As Bush administration and U.S. military officials faced skeptical lawmakers on Capitol Hill, some of the strongest criticisms of the president's military surge in Iraq came from some new members of Congress.
While Secretary of State Condoleezza Rice defended the president's plan before the Senate Foreign Relations Committee, four newly elected congressmen, all Democrats, appeared before television cameras and microphones to express disappointment in the plan.
Patrick Murphy, is an Iraq war veteran who defeated a Republican candidate in his home district in Pennsylvania.
"The reality on the ground is this: By putting more troops into Iraq, [it] does not do anything to find a solution to what is needed there, and that is for the Iraqis come off the sidelines, and fight for their country, fight for their government, protect their neighborhoods, not to rely on the American forces," he said.
Chris Carney, a Democrat from Pennsylvania, opposes sending additional U.S. troops, and questions whether the Iraqi government can meet the commitments President Bush says he received.
"To put so much credibility in the Maliki regime, I think is dangerous," he said. "This is a regime that has proven that it cannot withstand the political pressures of the realities in Iraq, and we must start finding people we can work with in that country to represent our interests."
As part of the Democratic majority in the House, the lawmakers say they are prepared to ask tough questions so Congress can carry out proper oversight regarding Iraq.
Tim Walz is a Democrat from Minnesota:
"The questions are going to be asked," he said. "This is a different Congress. The questions that the American people asked and the message they sent on November 7 are being echoed here today, and we will continue to do so."
But not all say they are prepared to support aggressive proposals, such as one by Senator Edward Kennedy to require Congress to approve any increase in troop numbers for Iraq.
Congressman Murphy says he is not yet persuaded such a step would be wise, and remains hopeful the president will, as he puts it, understand the fervor of the new Congress and Americans.
Joe Sestak, another Pennsylvania Democrat, believes the United States must set a date for withdrawing U.S. forces.
"That date is the only remaining leverage we have over the Shi'ites, the Kurds, the Sunnis, the parties in that country, to accept that they must make a political decision in what is not a military issue," he said. "This is a political civil war."

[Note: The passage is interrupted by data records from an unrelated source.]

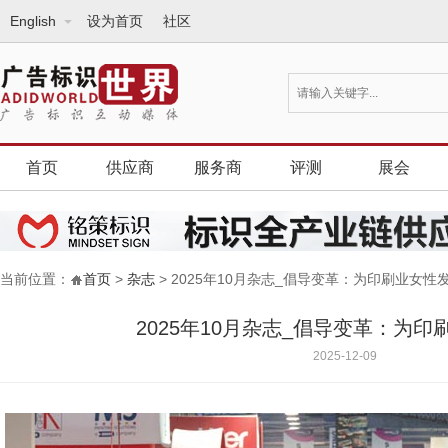
English
设为首页
社区
首页
供应商
服务商
评测
展会
当前位置：
首页
>
杂志
> 2025年10月杂志_倡导变革：为印刷业女性
2025年10月杂志_倡导变革：为
2025-12-09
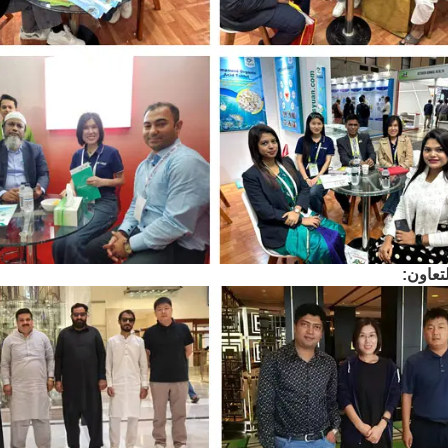
تعاون:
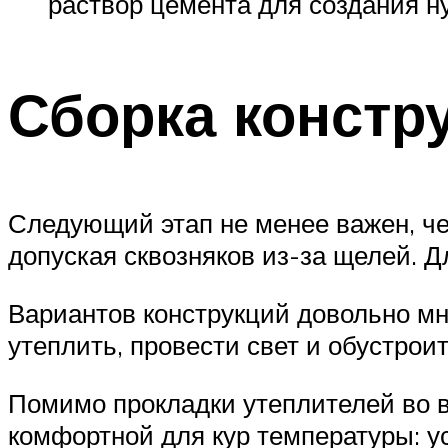
раствор цемента для создания н
Сборка констр
Следующий этап не менее важен, че
допуская сквозняков из-за щелей. Д
Вариантов конструкций довольно мн
утеплить, провести свет и обустрои
Помимо прокладки утеплителей во 
комфортной для кур температуры: у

The views contrasted with Republican Minority Leader John Boehner, who asserts the United States needs to do whatever is needed to ensure success:
"Victory here is essential, and whether that is more troops [or] less troops, we need the number of troops necessary," he noted.
Meanwhile, Defense Secretary Robert Gates and General Peter Pace, Chairman of the [military] Joint Chiefs of Staff, tried to reassure worried House lawmakers:
"This military plan, properly part of new political emphasis and new economic plus-up can provide the success we are looking for," he said.
The Democratic chairman of the House Armed Services Committee, Ike Skelton, sought assurances from General Pace and Secretary Gates, the Bush administration would re-visit its strategy if the Iraqi government does not keep to its commitments.